- _WHAT YOU SHOULD DO_
Look for "position" in every line of the listing. Copy the lines that have it.
DATA FOR PROCESSING section start
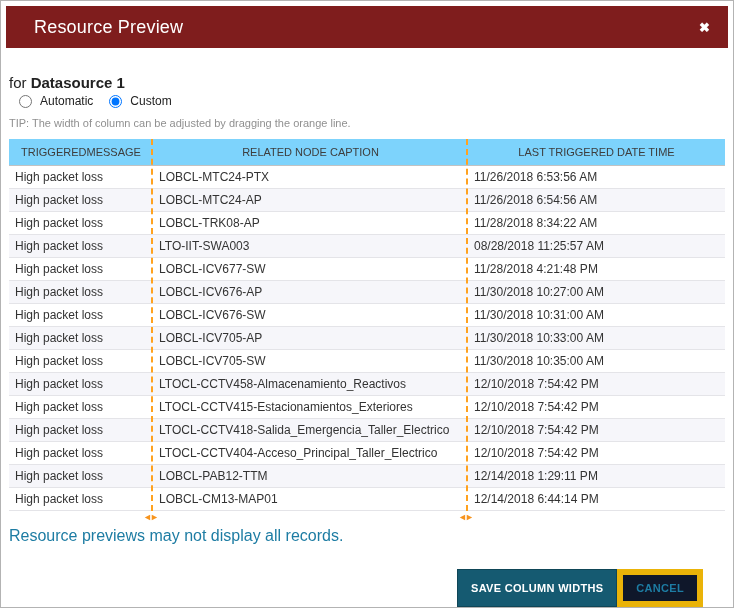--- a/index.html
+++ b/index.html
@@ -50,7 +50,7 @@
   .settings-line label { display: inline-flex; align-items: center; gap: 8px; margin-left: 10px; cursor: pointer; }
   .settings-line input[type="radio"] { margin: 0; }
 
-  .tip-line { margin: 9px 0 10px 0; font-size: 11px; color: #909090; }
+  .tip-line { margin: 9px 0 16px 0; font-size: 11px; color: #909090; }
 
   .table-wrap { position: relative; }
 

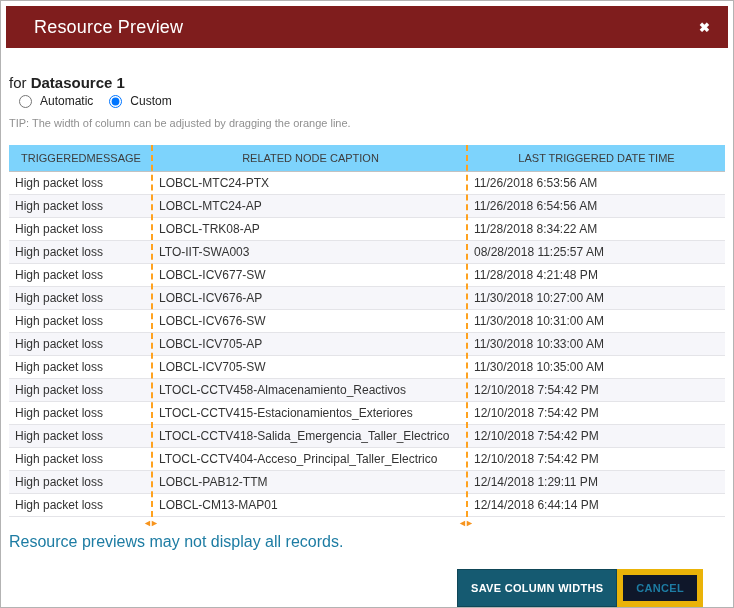--- a/index.html
+++ b/index.html
@@ -61,12 +61,12 @@
     font-size: 12px;
   }
   thead th {
-    background: #7dd3fc;
+    background: #fca5a5;
     border-bottom: 1px solid #c2c2c2;
     color: #3d3d3d;
     font-size: 11px;
     font-weight: normal;
-    text-align: center;
+    text-align: right;
     padding: 7px 6px;
     white-space: nowrap;
     overflow: hidden;

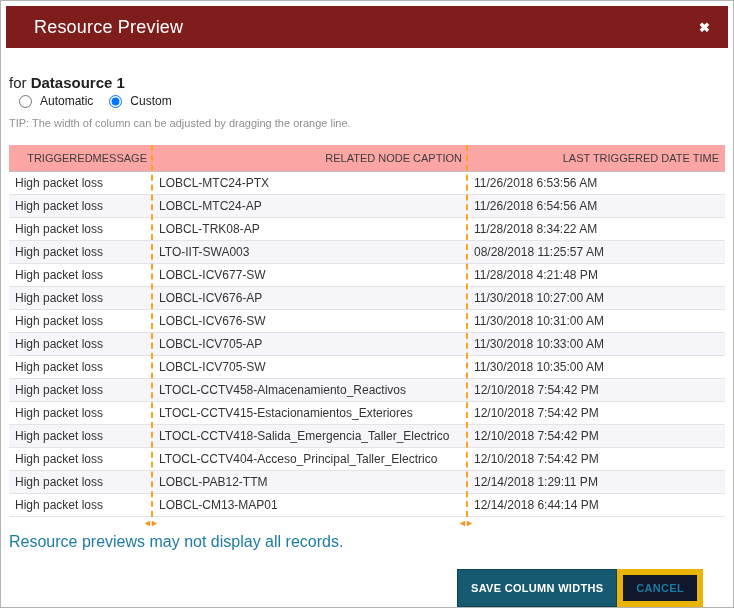--- a/index.html
+++ b/index.html
@@ -102,9 +102,9 @@
 
   .footer-note {
     margin-top: 16px;
-    font-size: 16px;
+    font-size: 10px;
     color: #1d7ca3;
-    text-align: left;
+    text-align: center;
     padding-right: 2px;
   }
 

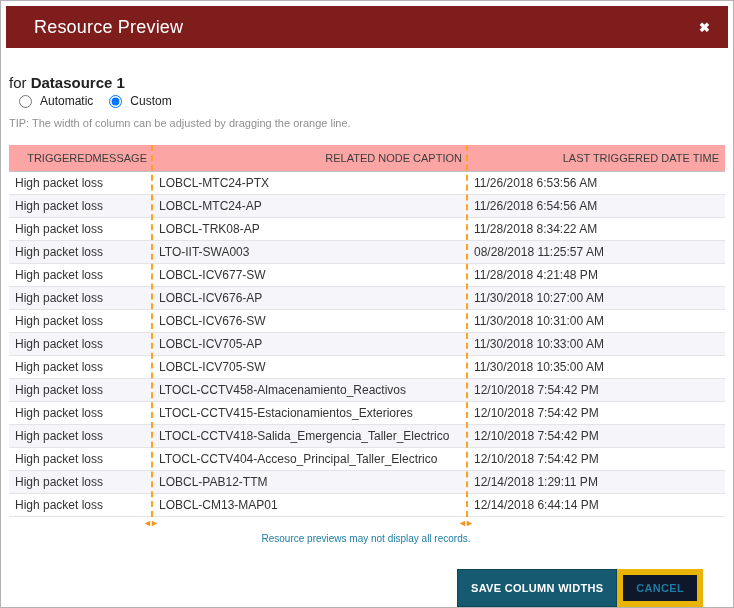--- a/index.html
+++ b/index.html
@@ -111,9 +111,9 @@
   .modal-footer {
     position: absolute;
     right: 30px;
-    bottom: 0;
+    bottom: 12px;
     display: flex;
-    gap: 0;
+    gap: 16px;
   }
   .btn {
     font-family: "Liberation Sans", sans-serif;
DATA FOR PROCESSING section end
- _WRITTEN ANSWER_
   .table-wrap { position: relative; }
     position: absolute;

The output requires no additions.